PROBLEM REQUIREMENTS: Can you rewrite the LightDB text, starting at "A record consists" and ending at "to LightDB database.", and replace "time-consuming" with "slow"?

SELECTED TEXT:
################
LightDB: B-tree based simple and fast database C/C++ API library
The LightDB is a simple and farst database C/C++ API library based on the B-Tree(not B+-Tree) indexing.
The B-Tree is a self-balancing search tree having multiple nodes that contain multiple records.
All records in B-Tree are stored in sorted order.
For more informations about B-Tree,refer to any other appropriate documentations.
LightDB file can be more than 2GB in size on both 32-bit and 64-bit operating systems.
This software has been tested on Windows-10(32-bit&64-bit) and Linux(32-bit CentOS-5 & 64-bit CentOS-7).
Overview: Record(=Key+Data)
To construct LightDB database file,records must be added to the file.
A record consists of key and data fields.
Record:
The key field is used for sorting and searching.
Every key in the database must be unique. Any record having the same key in the database can not be added.
The data field is for the user,and never used by LightDB in search mechanithm.
Array length and types of key and data are defined by the user.
To keep B-Tree be balanced,restructuring of the tree is sometimes performed after record addition or deletion that is somewhat time-consuming. For this reason,data-length should be as short as possible.
It is sometimes good idea to store the data iteself to other place if it is substantially long,and set it's location to the data field instead of the real data itself with corresponding key,and add them to LightDB database.
Contents:
API Reference
All LightDB API functions return integer result code.
LdbOpen()
int LdbOpen( // opens database file
LDB_HANDLE *ph, // pointer to the handle necessary for all I/O operations done from now on
const char *szPath, // database file path to be opened
char chMode, // open mode
LDB_TYPE keyType, // key type
int keyArraySize, // key array size
KEY_COMP_FUNCTION *pKeyCompFunc, // function pointer for user defined key-compare function
LDB_TYPE dataType, // data type
int dataArraySize, // data array size
int nItem, // maximum number of items in a page(can be zero)
int nCache // maximum number of pages kept in computer memories(can be zero)
)
Notes:
chMode is an open mode character,and must be one of the following characters.
'R' ... opens existing file for read only mode.
'W' ... opens exisitng file for read and write mode.
################
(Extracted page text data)
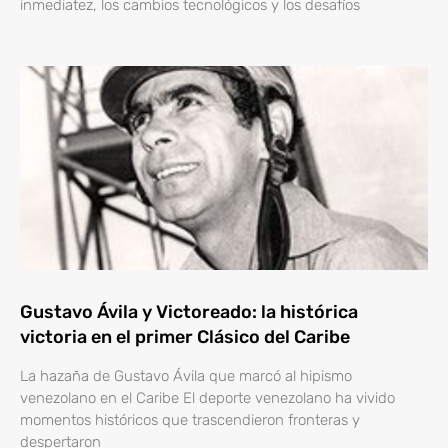
inmediatez, los cambios tecnológicos y los desafíos
Gustavo Ávila y Victoreado: la histórica
victoria en el primer Clásico del Caribe
La hazaña de Gustavo Ávila que marcó al hipismo
venezolano en el Caribe El deporte venezolano ha vivido
momentos históricos que trascendieron fronteras y
despertaron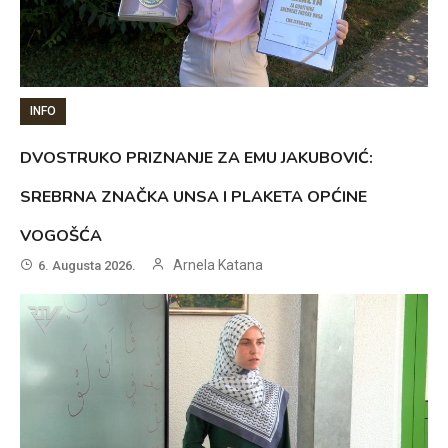
INFO
DVOSTRUKO PRIZNANJE ZA EMU JAKUBOVIĆ:
SREBRNA ZNAČKA UNSA I PLAKETA OPĆINE
VOGOŠĆA
Arnela Katana
6. Augusta 2026.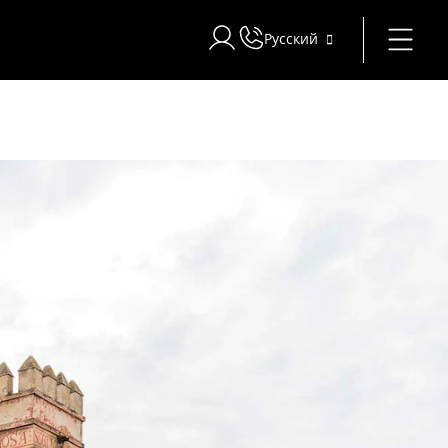
Русский
Войти в Star Traveler или Corpor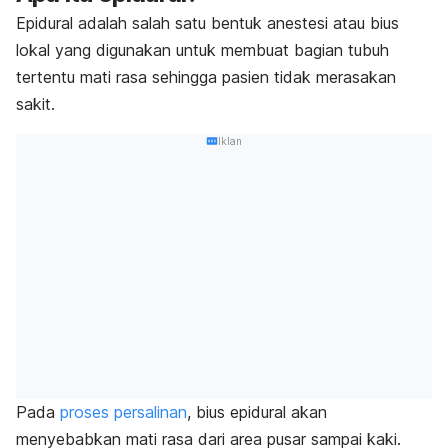
Epidural adalah salah satu bentuk anestesi atau bius
lokal yang digunakan untuk membuat bagian tubuh
tertentu mati rasa sehingga pasien tidak merasakan
sakit.
Iklan
Pada
proses persalinan
, bius epidural akan
menyebabkan mati rasa dari area pusar sampai kaki.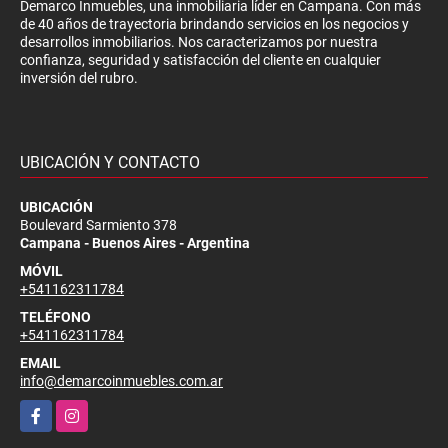
Demarco Inmuebles, una inmobiliaria líder en Campana. Con más
de 40 años de trayectoria brindando servicios en los negocios y
desarrollos inmobiliarios. Nos caracterizamos por nuestra
confianza, seguridad y satisfacción del cliente en cualquier
inversión del rubro.
UBICACIÓN Y CONTACTO
UBICACIÓN
Boulevard Sarmiento 378
Campana - Buenos Aires - Argentina
MÓVIL
+541162311784
TELÉFONO
+541162311784
EMAIL
info@demarcoinmuebles.com.ar
Facebook
Instagram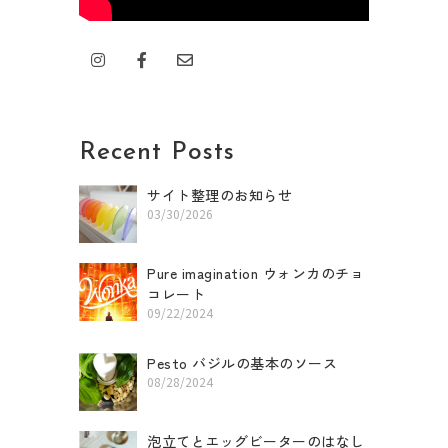
I
F
E
n
a
n
s
c
v
t
e
e
a
b
l
g
o
o
r
o
p
Recent Posts
a
k
e
m
-
f
サイト整理のお知らせ
03/30/2026
Pure imagination ウォンカのチョ
コレート
09/22/2024
Pesto バジルの基本のソース
08/28/2024
泡立てとエッグビーターのはなし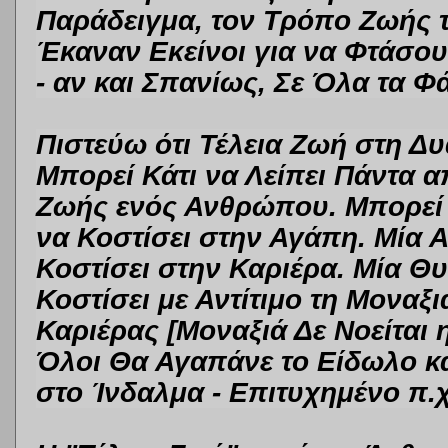
Παράδειγμα, τον Τρόπο Ζωής τ
Έκαναν Εκείνοι για να Φτάσου
- αν και Σπανίως, Σε Όλα τα Φ
Πιστεύω ότι Τέλεια Ζωή στη Δυ
Μπορεί Κάτι να Λείπει Πάντα α
Ζωής ενός Ανθρώπου. Μπορεί 
να Κοστίσει στην Αγάπη. Μία 
Κοστίσει στην Καριέρα. Μία 
Κοστίσει με Αντίτιμο τη Μοναξ
Καριέρας [Μοναξιά Δε Νοείται η
Όλοι Θα Αγαπάνε το Είδωλο κ
στο Ίνδαλμα - Επιτυχημένο π.χ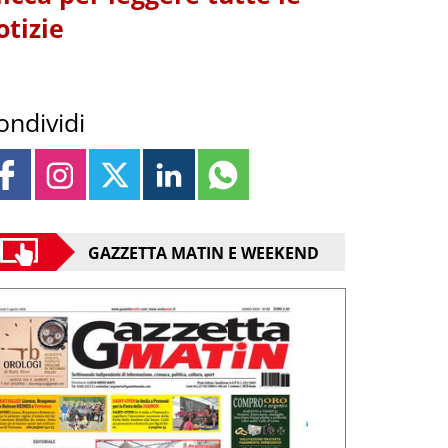
otizie
ondividi
GAZZETTA MATIN E WEEKEND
################
EXERCISE OUTPUT:
A record consists of key and data fields.
Record:
The key field is used for sorting and searching.
Every key in the database must be unique. Any record having the same key in the database can not be added.
The data field is for the user,and never used by LightDB in search mechanithm.
Array length and types of key and data are defined by the user.
To keep B-Tree be balanced,restructuring of the tree is sometimes performed after record addition or deletion that is somewhat slow. For this reason,data-length should be as short as possible.
It is sometimes good idea to store the data iteself to other place if it is substantially long,and set it's location to the data field instead of the real data itself with corresponding key,and add them to LightDB database.